> _Source text_:
○ ○ ○

The U.S. Ninth Circuit Court of Appeals, in a sharply divided 2-1 panel decision, has overturned a San Francisco federal district court’s confirmation of a New York Convention award, made in California, between a Belarus claimant and a California respondent-counterclaimant. The award dismissed the Belarus company’s claims and awarded the U.S. party more than $4.2 million in damages and costs on its counterclaims. The position of the panel majority was that confirmation of the award should have been refused, under Article V (1)(d) of the New York Convention, because the arbitral procedure was not in accordance with the agreement of the parties — whose arbitration clause required that arbitration take place “at the defendant’s site.” The panel majority — rejecting as “simply not reasonable” the interpretation given to the arbitration clause by the arbitrator, the district court judge, and the dissenting Ninth Circuit judge — held that “at the defendant’s site,” as applied to counterclaims, unambiguously required that counterclaims be brought in a separate arbitration in the home jurisdiction of the counterclaim defendant. Polimaster Ltd. v. RAE Systems, Inc., 2010 U.S. App. LEXIS 19990 (9th Cir. Sept. 28, 2010).
The agreement at issue contained a two-paragraph dispute resolution clause. The first paragraph provided that the parties should exert every effort to resolve their dispute by negotiation. The second paragraph stated: “In case of failure to settle the mentioned disputes by means of negotiations they should be settled by means of arbitration at the defendant’s site.“
The Ninth Circuit panel majority provides little explanation of its position that the clause is not ambiguous. Most of the majority opinion consists of an attack on the reasoning of the dissent. Insofar as the majority’s position is discernible, it is that the term “defendant” could only be construed to refer to a defendant on a claim made by either party, including a claim first raised by a party that had been already named as a defendant in an arbitration commenced by the other side. Thus, the majority reasons, the gist of the agreement was to preclude the assertion of counterclaims, and to require each party to assert any claims in an arbitration commenced in the geographic location of the opposing party. The dissent takes the position that it is at least arguable that the parties used the term “defendant” to mean only the party identified as the defendant in an arbitration initially filed. The dissent further observes that the existence of even a plausible alternative construction should preclude the conclusion that the agreement is unambiguous.

○ ○ ○

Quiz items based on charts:
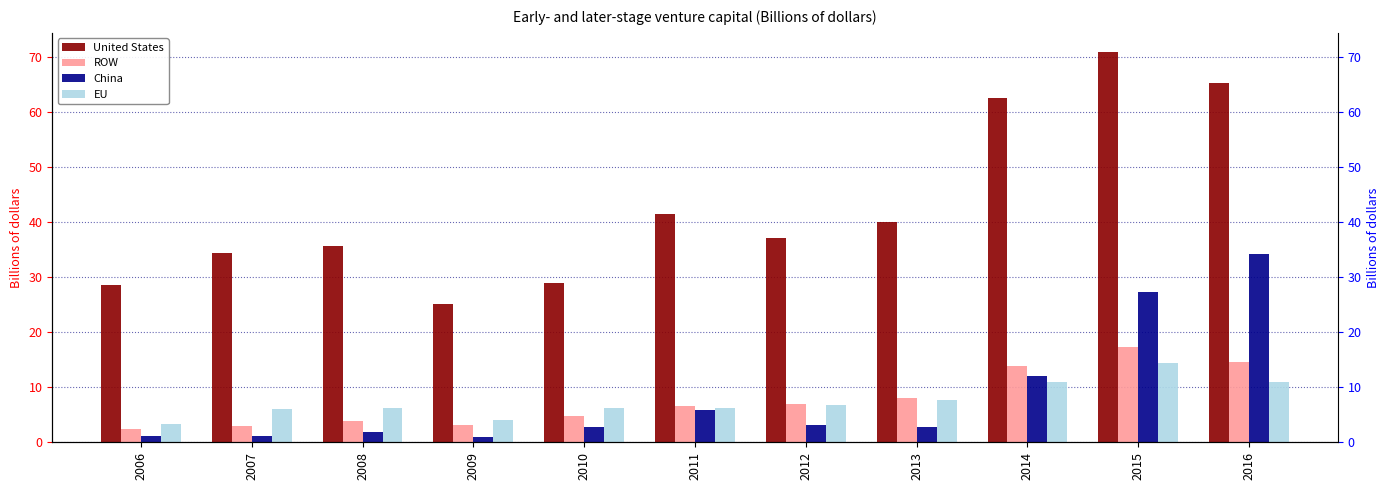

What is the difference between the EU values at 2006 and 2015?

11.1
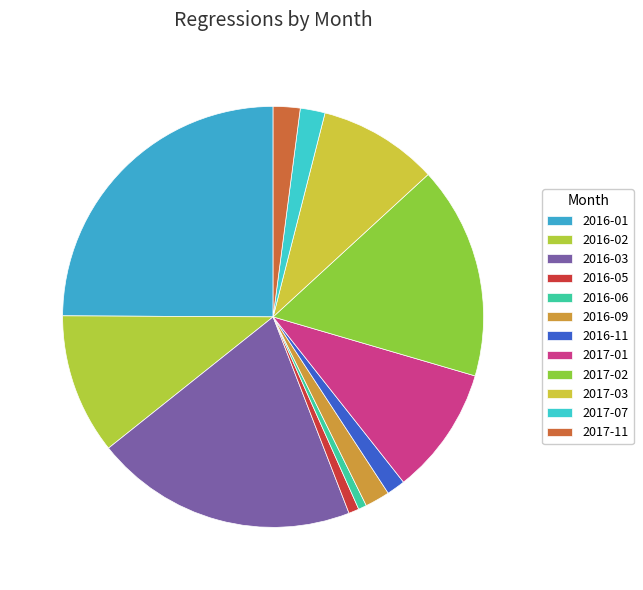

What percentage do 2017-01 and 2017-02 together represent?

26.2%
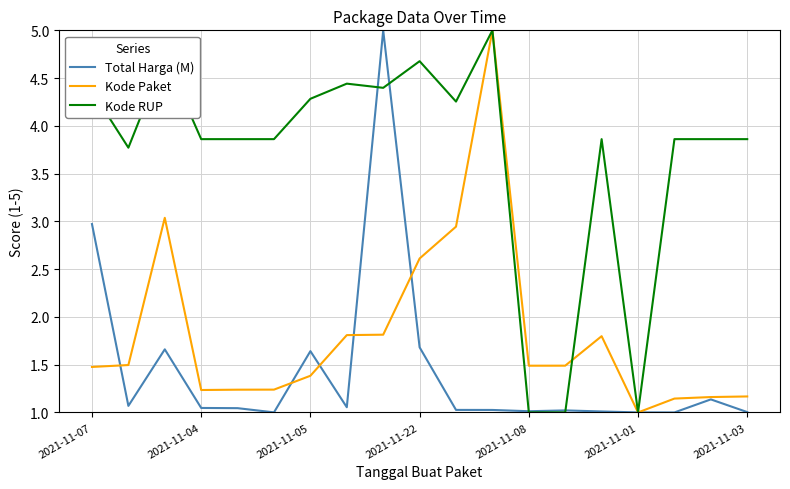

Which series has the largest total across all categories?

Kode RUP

○ ○ ○

> _Exercise requirements_:
(1) In the listing, change "categories" to "groups" from the line with "What percentage do" through the end of the listing, with everything else unchanged. Return only those lines and leave out the pictures.
(2) Extend the commentary on the Ninth Circuit's Polimaster arbitration ruling, picking up right after its final sentence.
The court ruling commentary and the listing are separate, unrelated material.

> _Exercise responses_:
(1)
What percentage do 2017-01 and 2017-02 together represent?

26.2%

Which series has the largest total across all groups?

Kode RUP

(2)
Overlooked entirely in the cross-fire between the majority and the dissent is the relevance of Chapter 1 of the Federal Arbitration Act (“FAA”), and its interplay with the New York Convention and Chapter 2 of the FAA in a case involving a Convention award made in the United States. In the District Court, the prevailing U.S. party moved to confirm the award, and the losing Belarus party cross-moved to vacate the award. The motion to vacate was (or should have been) governed by Chapter 1 of the FAA, which provides in Section 9 that an award “shall be confirmed unless” one of the grounds for vacatur set forth in Section 10 is established. Article V of the Convention, implemented by Chapter 2 of the FAA, states that confirmation of a Convention award “may be refused” if one of the grounds for refusing confirmation, identified in Article V, is found to be present. Whereas FAA Chapter 1 applies to a Convention award only to the extent that it is not in conflict with Chapter 2 and the Convention (this is the mandate of FAA Section 208), one might suppose that, in an unusual case, an award that does not qualify for vacatur under Chapter 1, Section 10, might still be refused confirmation if a ground for such refusal identified in Convention Article V exists. If any U.S. case law has produced such an award-in-limbo — refused vacatur under Section 10, yet also refused confirmation under the Convention — I am unaware of it. And indeed Article VII (1) of the Convention would appear to prevent this from happening. This so-called “most favored nation” clause in the Convention provides that “the provisions of the present Convention shall not . . . deprive any interested party of any right he may have to avail himself of an arbitral award in the manner and to the extent allowed by the laws and treaties of the country where such award is sought to be relied upon.” That would seem to mean that if the winning side on a Convention award made in the United States seeks confirmation of the award in the United States, and is entitled to confirmation under U.S. law other than the Convention (i.e. FAA Chapter 1), then the Convention does not — may not — prevent confirmation. I do not believe any U.S. case has clearly held that this is the impact of Article VII, but this certainly follows logically from its text.
And if the foregoing analysis is correct, then one may ask, was it not entirely improper for the Ninth Circuit to analyze the Polimaster case, as it did, in terms of whether, under Article V(2)(d) of the Convention, confirmation should be refused because the arbitral procedure varied from what the parties had agreed (because counterclaims were allowed in the same case at the same place)? If a court begins analysis of confirmation a U.S.-made Convention award with Article V, and finds that a ground permitting refusal of confirmation exists, then Article VII would seem to require that the Court go further, determine if the award must be vacated under Section 10, and if no vacatur is so mandated, confirm the award despite a permissible ground for refusing confirmation under Article V. More simply stated, analysis of vacatur under Section 10 would seem to be the whole ball of wax as to confirmation of a U.S.-made Convention award.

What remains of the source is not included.